= Texte source =
* * * *

Le 10 octobre 2015, des manifestations ont été organisées dans les grandes capitales Européennes par les opposants au « partenariat transatlantique pour le commerce et l’investissement » (TTIP ou TAFTA) qui vise à supprimer les barrières douanières et règlementaires entre les États-Unis et l'Europe. Alors que 150 000 à 250 000 personnes défilaient à Berlin, seules quelques centaines de personnes se sont rassemblées à Paris.
Bien que 66% des Allemands soient favorable à la mondialisation pour les opportunités de croissance économique (47% pour les Français), seulement 31% des Allemands sont favorables à un accord de libre-échange et d’investissement entre l’Europe et les Etats-Unis (53% pour les Français). La pétition en ligne « Stop TTIP and CETA » totalise 3,2 millions de signatures dont 1,5 en Allemagne et seulement 0,3 en France. L’Allemagne qui profite beaucoup de la mondialisation est donc paradoxalement à la tête de la contestation et la société civile française pour l’instant en retrait. Quels sont les axes d’attaque des Anti-TTIP qui expliquent ce paradoxe ?
Premier axe d’attaque des anti-TTIP: arguments sociétaux traditionnels de la gauche altermondialiste et écologiste
Le cercle initial appelant à manifester comprend : Les altermondialistes (Attac, Campact,…), les écologistes (Greenpeace, les Amis de la Terre,…), les partis politiques écologistes et de gauche (Verts, die Linke, PC, Front de Gauche). Le Front National et les partis souverainistes de droite, hostiles au TTIP, n’ont pas appelé à manifester.
Ces organisations de gauche altermondialiste et écologiste mettent en avant les arguments sociétaux traditionnels. Les principaux arguments sont la dégradation de la réglementation sanitaire européenne » avec entre autres l’introduction du fameux «poulet au chlore» et des OGM, l’ouverture des marchés qui a tendance à favoriser le « moins-disant social », la destruction des monopoles publics au profit d’entreprises capitalistes cherchant à générer des bénéfices plutôt qu’à servir les citoyens. Mais les Allemands hostiles au TTIP fédèrent largement au-delà de la gauche altermondialiste et écologiste. Les arguments traditionnels de la gauche altermondialiste et écologiste ne suffisent donc pas à expliquer la mobilisation outre-Rhin. Il faut aller chercher des axes d’attaque plus fédérateurs.

* * * *

= Entrées listées =

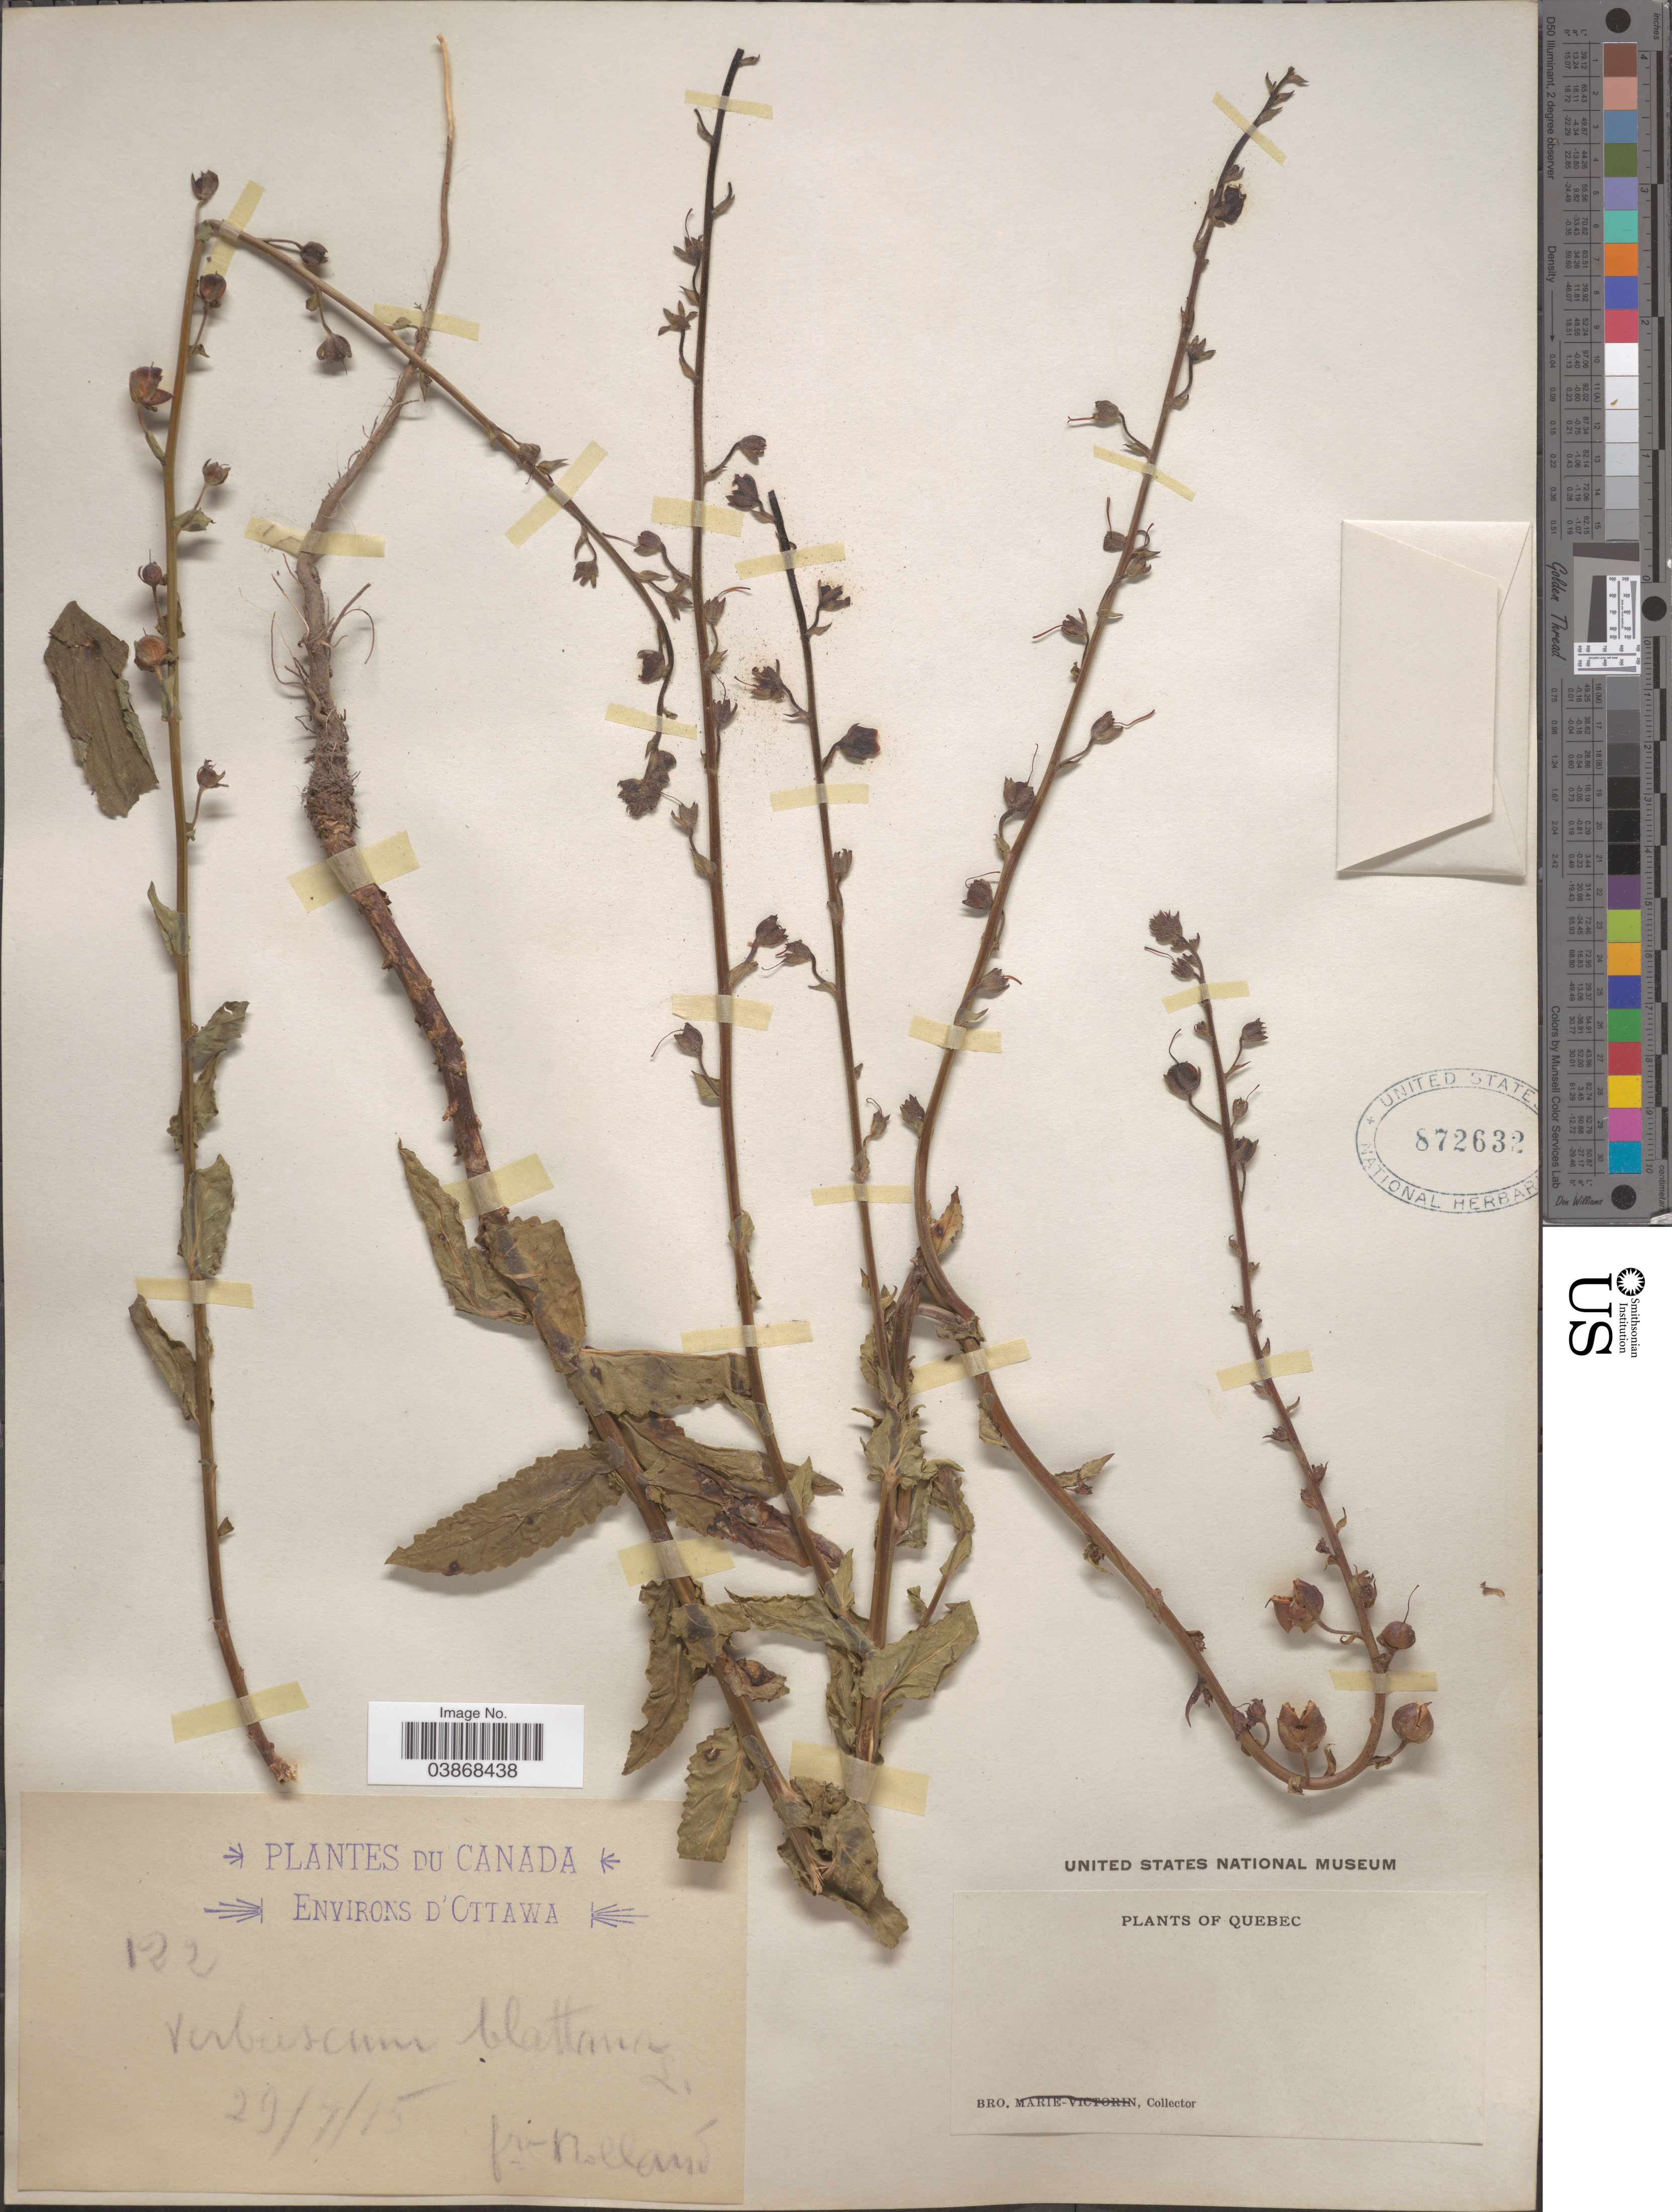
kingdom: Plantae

* * * *

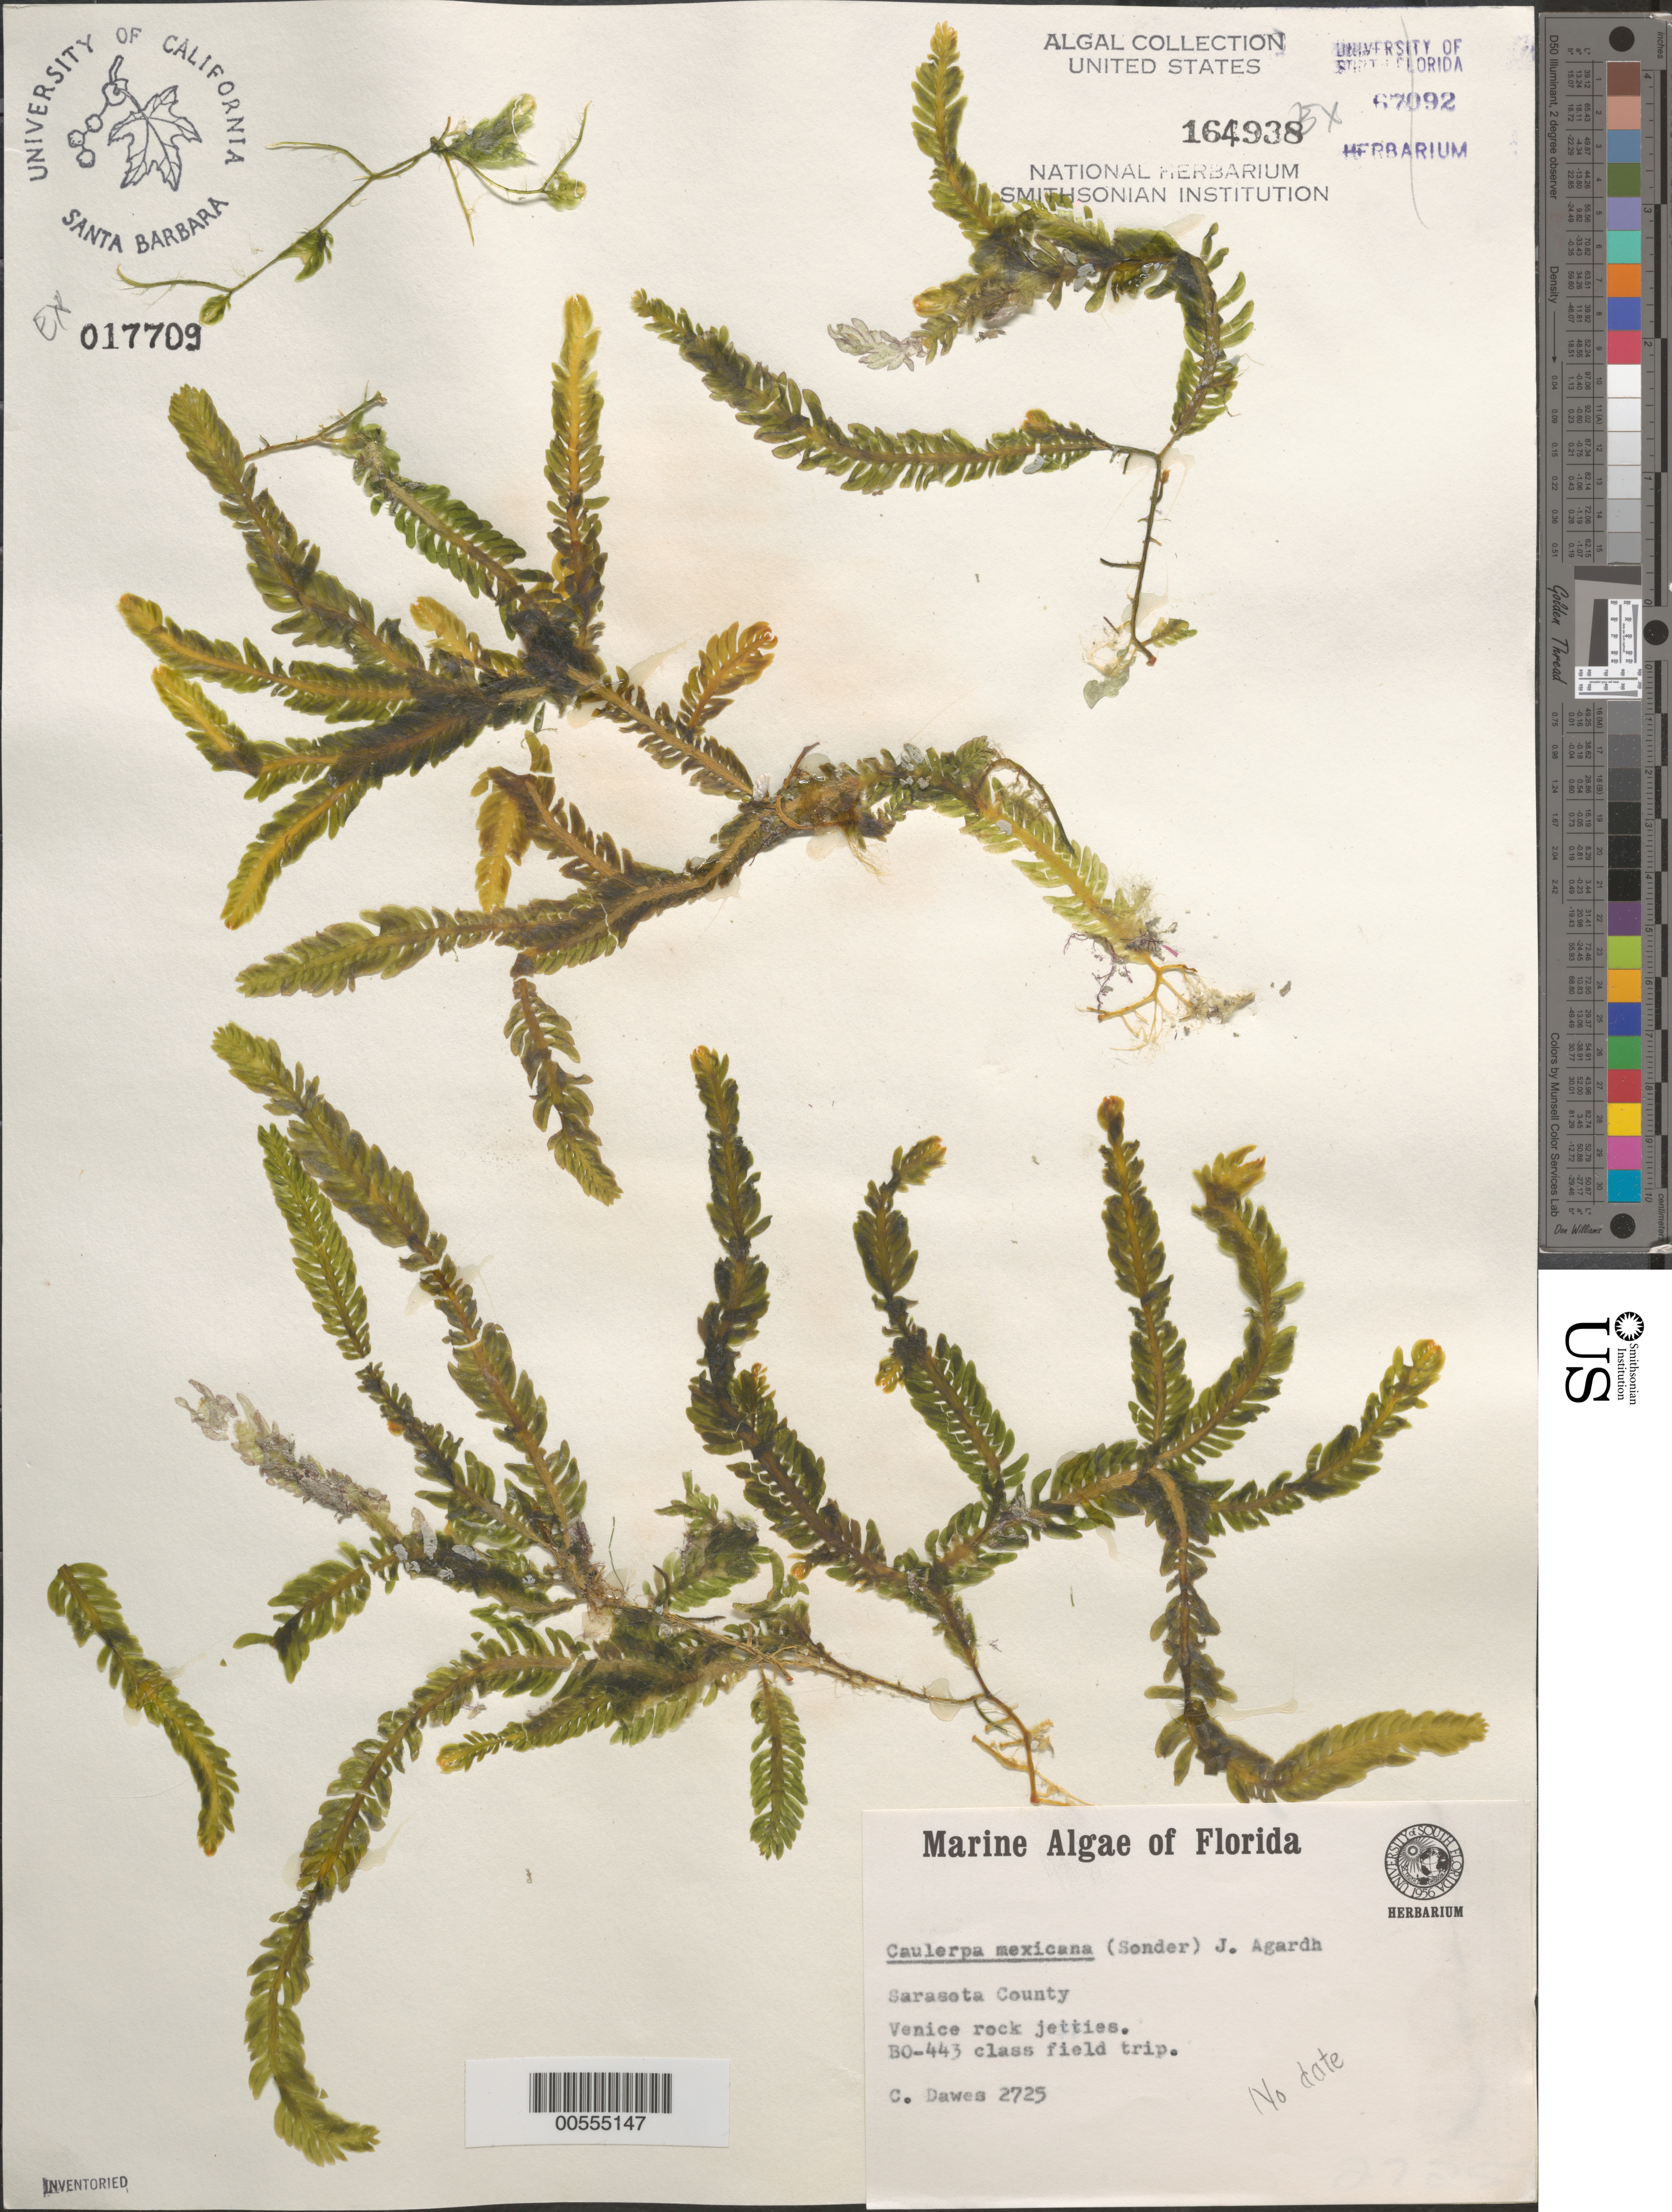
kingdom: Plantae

* * * *

= Consigne =
Reprenez dans le texte source tout ce qui va de « Le 10 octobre » jusqu'à « rassemblées à Paris. », en remplaçant « Berlin » par « Munich ». Les entrées ne sont pas nécessaires ici.

= Réponse =
Le 10 octobre 2015, des manifestations ont été organisées dans les grandes capitales Européennes par les opposants au « partenariat transatlantique pour le commerce et l’investissement » (TTIP ou TAFTA) qui vise à supprimer les barrières douanières et règlementaires entre les États-Unis et l'Europe. Alors que 150 000 à 250 000 personnes défilaient à Munich, seules quelques centaines de personnes se sont rassemblées à Paris.